System2 online updates

There’s so much more to a System2 board than just waggling a point motor, reading a switch or indicating on a panel via an LED. This week we’ve been focussing on the online update system.

For those who don’t know, we provide free online updates for System2 products. This uses your Wi-Fi connection and Internet access to check for and update products. Updates may contain bug fixes or new features.

It is a core value that we must not break the online update system, and that’s why we house the update infrastructure using Amazon S3 storage buckets. This is mass high bandwidth storage that your board will access during the updating process to initially assess whether an update is available and to download the update should the user so wish.

Deep dive …

Digging into the update process, once initiated, we download the update in two stages. The first stage contains the executable code. The second stage downloads the static files such as the web pages the board will serve to you when configuring the device.

Going deeper …

We’ve also included technology (vendor supplied) that tests for a working program after a download and will automatically roll back to the previous version if it is borked (broken). This will only be tested once on the first reboot, after which, the old program image is automatically discarded.

Going down!!!

The second download is not a program file, but the web pages and data necessary for the user to interact with over the web interface. This is outside the rollback vendor supplied technology discussed in the previous paragraph. The file is the larger of the two downloads and if interrupted may render you unable to manage your device, though it will still continue to function as per your previous saved settings. Settings are not changed during the update process.

This seems to happen in less than 1% of cases and would be caused by an interruption to the patching process.

If this happens, you now have a board that works, with no way to administer it.

Coming up?

Over the past week we’ve been testing for the files within the file system and if they are not present, having the board silently reconnect to the update server and download it again.
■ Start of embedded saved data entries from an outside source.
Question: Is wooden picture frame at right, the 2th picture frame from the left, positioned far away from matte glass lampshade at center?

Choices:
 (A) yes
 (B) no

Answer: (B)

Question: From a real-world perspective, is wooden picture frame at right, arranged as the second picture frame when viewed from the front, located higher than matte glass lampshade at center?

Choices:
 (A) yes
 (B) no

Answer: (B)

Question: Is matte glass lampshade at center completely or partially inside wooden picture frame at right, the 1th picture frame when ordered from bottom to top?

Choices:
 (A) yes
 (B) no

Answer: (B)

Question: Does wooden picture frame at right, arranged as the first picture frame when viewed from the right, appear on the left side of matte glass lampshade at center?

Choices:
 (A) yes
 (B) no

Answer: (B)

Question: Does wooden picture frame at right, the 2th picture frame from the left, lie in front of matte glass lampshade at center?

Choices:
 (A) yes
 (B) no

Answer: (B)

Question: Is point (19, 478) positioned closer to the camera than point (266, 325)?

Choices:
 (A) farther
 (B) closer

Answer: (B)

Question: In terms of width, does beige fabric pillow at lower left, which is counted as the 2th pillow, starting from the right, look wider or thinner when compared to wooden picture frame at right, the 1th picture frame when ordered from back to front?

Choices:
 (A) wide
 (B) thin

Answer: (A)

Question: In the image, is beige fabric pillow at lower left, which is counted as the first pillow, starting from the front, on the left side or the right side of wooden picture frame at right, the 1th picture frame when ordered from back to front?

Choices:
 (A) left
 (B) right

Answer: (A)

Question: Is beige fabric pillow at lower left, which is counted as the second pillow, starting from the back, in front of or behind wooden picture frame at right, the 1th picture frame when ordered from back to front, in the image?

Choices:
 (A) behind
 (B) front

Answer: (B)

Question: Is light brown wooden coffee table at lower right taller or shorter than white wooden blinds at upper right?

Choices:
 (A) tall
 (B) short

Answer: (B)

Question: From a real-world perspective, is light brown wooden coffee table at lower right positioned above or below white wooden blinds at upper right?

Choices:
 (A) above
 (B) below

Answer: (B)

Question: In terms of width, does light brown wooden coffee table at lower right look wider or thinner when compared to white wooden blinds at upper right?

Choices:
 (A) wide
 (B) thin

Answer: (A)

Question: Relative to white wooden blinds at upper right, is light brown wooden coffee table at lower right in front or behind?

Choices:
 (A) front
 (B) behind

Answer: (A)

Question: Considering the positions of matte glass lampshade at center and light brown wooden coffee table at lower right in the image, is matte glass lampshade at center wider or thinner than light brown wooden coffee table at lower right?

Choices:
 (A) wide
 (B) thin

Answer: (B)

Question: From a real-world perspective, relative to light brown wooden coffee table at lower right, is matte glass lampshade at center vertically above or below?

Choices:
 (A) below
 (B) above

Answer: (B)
It’s worked so well that if we take a new uninitialized board and just install the code without the static files, it self-repairs automatically.

The clue is that the on board RUN LED flashes erratically just as it does when downloading an update under manual control. We’ve versioned the files so that all boards that will eventually support this technology will automatically download the correct version for the correct release of their installed software.
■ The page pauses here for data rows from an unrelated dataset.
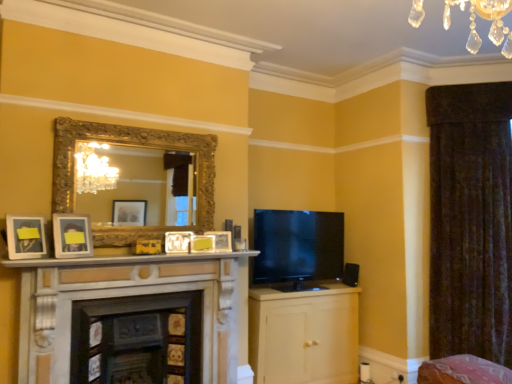
Question: Is point (470, 256) closer or farther from the camera than point (499, 377)?

Choices:
 (A) closer
 (B) farther

Answer: (B)

Question: In terms of height, does velvet dark brown curtain at right look taller or shorter compared to pink fabric swivel chair at lower right?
After the download completes, the board automatically reboots and the admin web interfaces will be present again.

So if sometime in the future you lose access to your admin interface and you’ve downloaded a version of the firmware that supports dynamic repair (possibly patched to all products within the next 2 weeks), just leave the board alone for some 20 minutes, it might just come back.

Apologies for the long wordy post. I thought it might be interesting for those who want to understand more.